Stand-up: Drew Michael (2018, TV-MA)
Available Saturday night is the animated adventure Ferdinand (2017, PG) and Miss Sherlock, a new mystery series from Japan will be available on HBO streaming channels as of Saturday morning.
Showtime Anytime
Viggo Mortensen is a devoted father home-schooling his kids off the grid in Captain Fantastic (2016, R), a drama of an alternative family coming to grips with loss, rebellion, and the world outside their little Walden. It was partially shot in Washington and Oregon. Reviewed on Stream On Demand here.
FilmStruck
Alfred Hitchcock never made a more purely entertaining film than North by Northwest (1959), a classic “wrong man” thriller with a romantic cast and a breathless series of adventures on a cross-country romp. Cary Grant, long past his days as a matinee idol, is effortlessly suave and charming and completely convincing as a glib, sheltered New York businessman who, in a purely random twist of fate, is mistaken for a master spy. Suddenly his safe routine is turned upside down by armed thugs, foreign agents (James Mason), and a beautiful femme fatale (Eva Marie Saint, utterly seductive). Everything clicks and sly fox Hitch slides more sexual innuendo and erotic flirtation into the film than most R-rated films accomplish, while the breezy smoothness hides an undercurrent of tension and a complete mistrust of authority. It features some of Hitchcock’s greatest set pieces (from fleeing a malevolent crop duster in a remote cornfield to scrambling across the faces of Mount Rushmore) plus sparkling dialogue and a magnificent score by Bernard Herrmann.

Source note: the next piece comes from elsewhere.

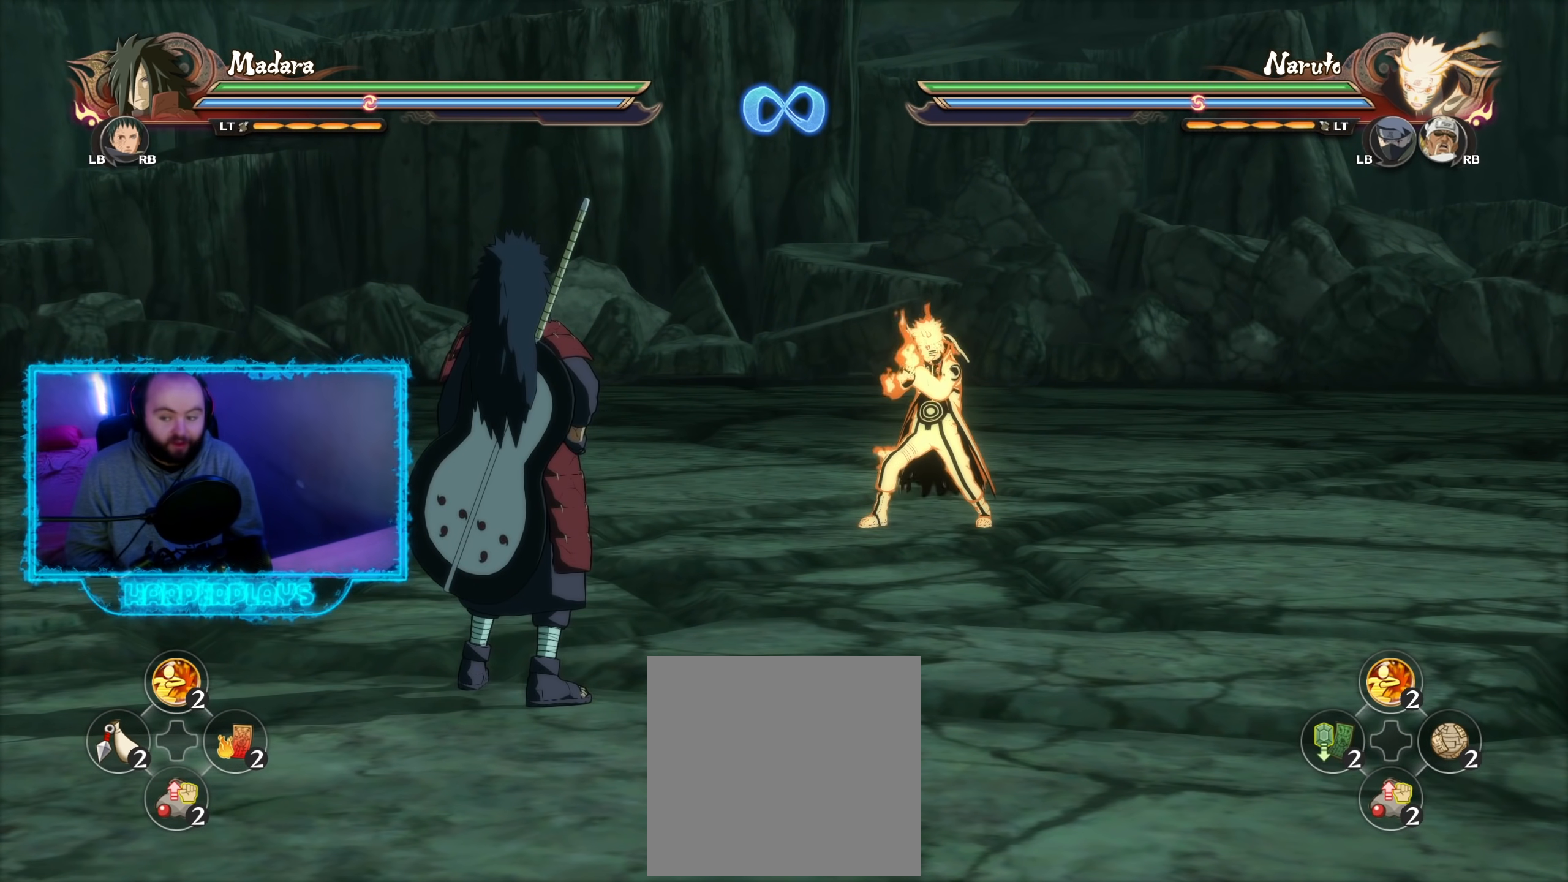
{"buttons": [], "left_stick": "center", "right_stick": "center", "events": []}
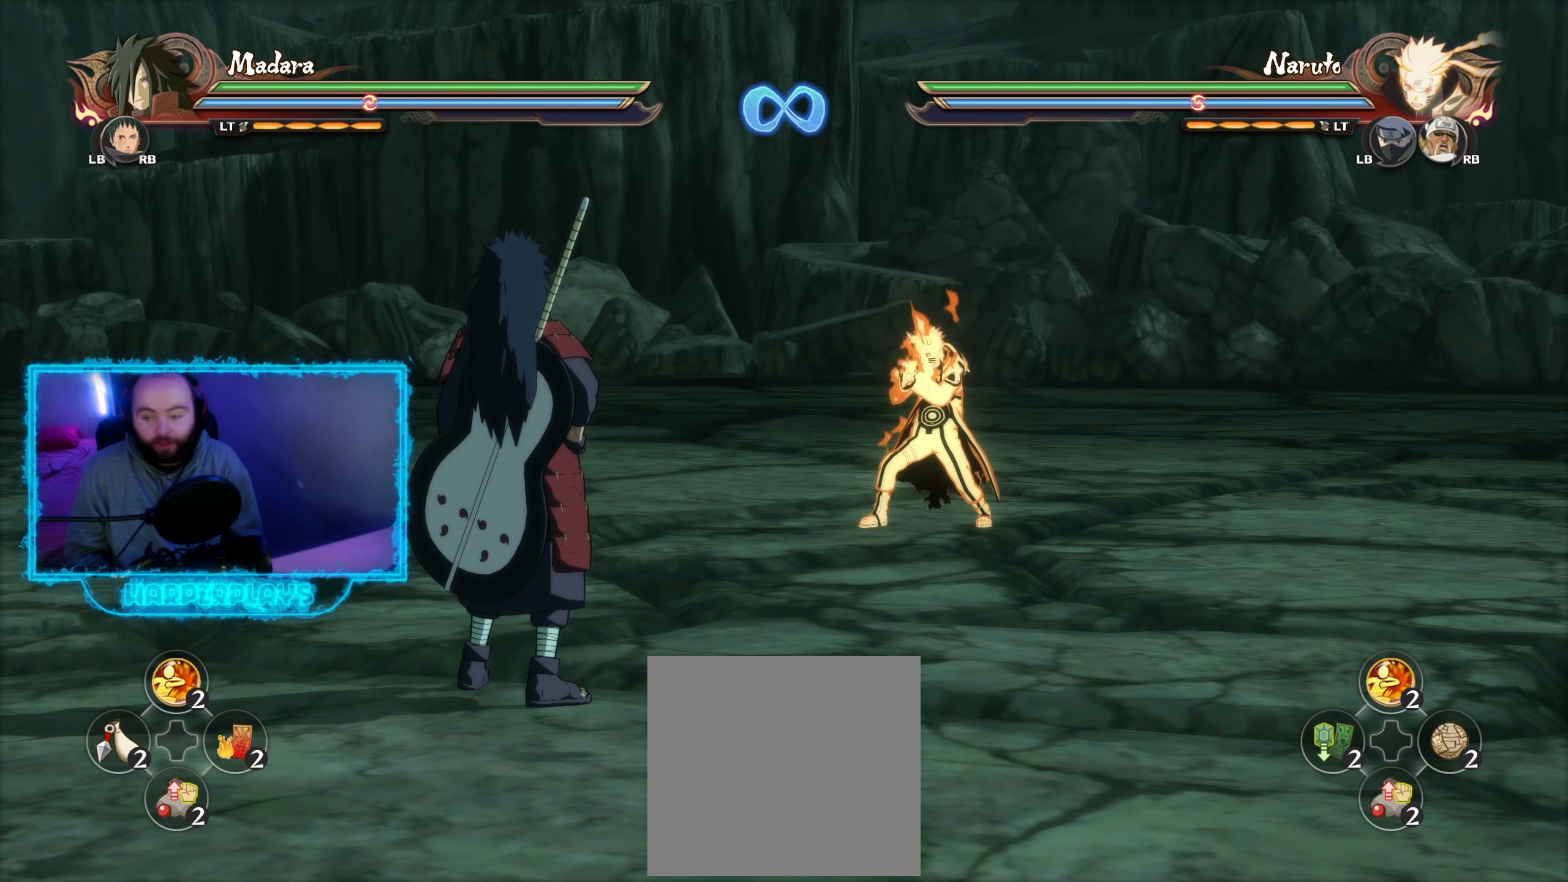
{"buttons": [], "left_stick": "center", "right_stick": "center", "events": []}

It’s the TCM Select Pick of the Week and one of thirteen features in the “Star of the Week: Cary Grant” spotlight, which also includes screwball classic Bringing Up Baby (1938) with Katharine Hepburn, brawny adventure Gunga Din (1939) with Douglas Fairbanks Jr., and romantic drama The Bishop’s Wife (1947) with Loretta Young.
Also new: “Soviet Perspectives on WWII,” which includes Cannes Film Festival winner The Cranes are Flying (Soviet Union, 1957, with subtitles) and Oscar nominee Ballad of a Soldier (Soviet Union, 1959, with subtitles), and “Double Takes,” nine films featuring identical twins and lookalikes, including The Prisoner of Zenda (1937) with Ronald Colman, Charlie Chaplin’s The Great Dictator (1940), and Dead Ringers (1988, R) with Jeremy Irons.
Acorn TV
A Place to Call Home: The Final Chapter is the sixth and final season of the Australian drama starring Marta Dusseldorp as a nurse working for a wealthy family in post-World War II Australia. The first two episodes are now available, new episodes roll out each Monday starting September 10.
Also new is the Italian crime drama Tangled Lies (Italy, with subtitles). All six episodes now streaming.
BritBox
Douglas Henshill stars in the miniseries In Plain Sight (2016), based on the true story of the hunt for Scotland’s first serial killer in the 1950s.
BroadwayHD
This presentation of the Olivier Award-winning musical Jerry Springer: The Opera features the original London cast in a performance recorded at the Cambridge Theatre in 2005.